Research on my paternal ancestors, about whom I knew nothing, showed they came to America from Germany, Switzerland, France and Denmark over the course of many years, from before the Revolutionary War to the 1879 arrival of my German Grandfather, who was naturalized in 1885.
Next month my family will welcome a new immigrant as my son Anthony brings his Thai wife, Pat, to America. Immigration as a share of American population growth has been rising steadily since World War II, reaching 37% in 2002, but it has slowed since 9/11. Anthony and Pat have complied with all the requirements for her to enter America legally, which is the same way all our previous family members came, as far as I know.
Historically, the vast majority of immigrants begin life in their new country as cheap labor, or as unpaid labor in the case of the more than 10 million kidnaped slaves from Africa. Immigration has traditionally been encouraged by business interests and other promoters of economic growth and is still seen by economists as essential for growth of the American economy.
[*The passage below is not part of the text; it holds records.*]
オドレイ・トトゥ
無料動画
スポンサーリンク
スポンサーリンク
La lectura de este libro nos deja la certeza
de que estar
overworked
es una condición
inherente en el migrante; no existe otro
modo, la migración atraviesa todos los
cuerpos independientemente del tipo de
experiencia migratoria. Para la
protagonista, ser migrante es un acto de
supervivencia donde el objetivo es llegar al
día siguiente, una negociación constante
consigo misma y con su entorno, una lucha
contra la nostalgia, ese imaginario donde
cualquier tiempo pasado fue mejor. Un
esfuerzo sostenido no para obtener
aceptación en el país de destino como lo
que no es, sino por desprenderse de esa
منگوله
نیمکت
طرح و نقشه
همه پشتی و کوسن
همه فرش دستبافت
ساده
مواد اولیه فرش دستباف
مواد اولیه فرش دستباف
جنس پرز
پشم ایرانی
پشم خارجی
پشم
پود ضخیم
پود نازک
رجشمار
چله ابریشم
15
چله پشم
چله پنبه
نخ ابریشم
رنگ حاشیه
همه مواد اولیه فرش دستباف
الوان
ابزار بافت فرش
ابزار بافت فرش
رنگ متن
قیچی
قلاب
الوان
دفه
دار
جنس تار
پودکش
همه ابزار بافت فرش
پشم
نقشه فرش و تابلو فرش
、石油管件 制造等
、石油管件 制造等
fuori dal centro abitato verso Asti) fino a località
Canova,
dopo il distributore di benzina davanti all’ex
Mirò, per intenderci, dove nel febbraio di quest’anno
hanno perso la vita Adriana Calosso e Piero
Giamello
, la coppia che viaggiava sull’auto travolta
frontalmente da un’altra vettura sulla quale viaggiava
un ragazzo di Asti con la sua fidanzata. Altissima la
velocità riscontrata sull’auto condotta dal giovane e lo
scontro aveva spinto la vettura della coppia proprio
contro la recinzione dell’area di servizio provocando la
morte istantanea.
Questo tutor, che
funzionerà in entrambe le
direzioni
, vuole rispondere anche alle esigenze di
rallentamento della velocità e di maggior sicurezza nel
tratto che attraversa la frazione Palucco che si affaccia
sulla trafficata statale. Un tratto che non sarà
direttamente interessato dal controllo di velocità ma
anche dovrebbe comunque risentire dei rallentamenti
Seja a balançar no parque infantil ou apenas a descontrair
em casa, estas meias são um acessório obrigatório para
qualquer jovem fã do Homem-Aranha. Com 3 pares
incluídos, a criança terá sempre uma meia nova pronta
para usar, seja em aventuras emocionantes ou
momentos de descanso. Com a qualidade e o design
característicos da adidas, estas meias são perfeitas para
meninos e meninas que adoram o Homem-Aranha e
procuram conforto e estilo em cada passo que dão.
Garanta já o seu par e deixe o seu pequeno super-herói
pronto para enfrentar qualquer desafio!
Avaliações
Hispanics have made up about one-third of legal immigrants during the late 1900s. Poor living conditions, proximity to the US and ease of access through Mexico make immigration from Latin America, both legal and illegal, very appealing. Immigrant friendly communities and employers welcome these new arrivals with few questions asked. False papers can be readily purchased if necessary and eager employers will not challenge their authenticity, as CBS recently showed on 60 Minutes II.
Traditional opposition to immigration has come from xenophobes and low level workers fearing job loss. Politicians have played both sides of the issue and the resulting laws and enforcement have vacillated throughout our history, with 20th Century policy being built on quotas largely racial in nature. Vigilante groups have been organized to patrol borders for illegal immigrants. Unconstitutional voter measures have been passed to target illegal aliens. But the vigilantes are hopelessly outnumbered and the Courts have properly upheld Constitutional rights.
The Hispanic immigration tide continues with no sign of ebbing. Adequate border enforcement to stop Hispanics is not something for which taxpayers are willing to pay. Individuals who contribute significant money to politicians are not likely to make stopping illegal Hispanic immigration a top issue. Business interests and farmers who make political contributions do not want the tide stemmed. Hispanics vote in large enough numbers to far outweigh vigilante voters, and their voting patterns are close enough to those of non-Hispanic voters to avoid identifying them predominantly with either political party.
How do you tell a legal from an illegal? Not by anything other than paperwork. In fact, if quotas and processing costs were eliminated, these people could all be legal. Why don’t we let them in? There are proposals for a limited amnesty and for more temporary worker permits. Our low birth rate has caused concerns for the future of Social Security. More legal Hispanic immigrants might assure young Sense readers of an old age with a decent Social Security income. Efforts to deport long time illegal residents and taint their descendants are ridiculously wasteful and on dubious legal ground.
The flood has occurred and continues. Fingers in the dike cannot stop it. We need to consider and adopt a national policy on Hispanic immigration, with components of amnesty, temporary permits and increased quotas, and if that is still not enough to stop the flood of illegal Hispanic immigrants, then we need to spend the money for adequate border enforcement. This is what we need to do, but I do not think it is very high on the agenda of the American people, so I think we will see the status quo continue for several more years.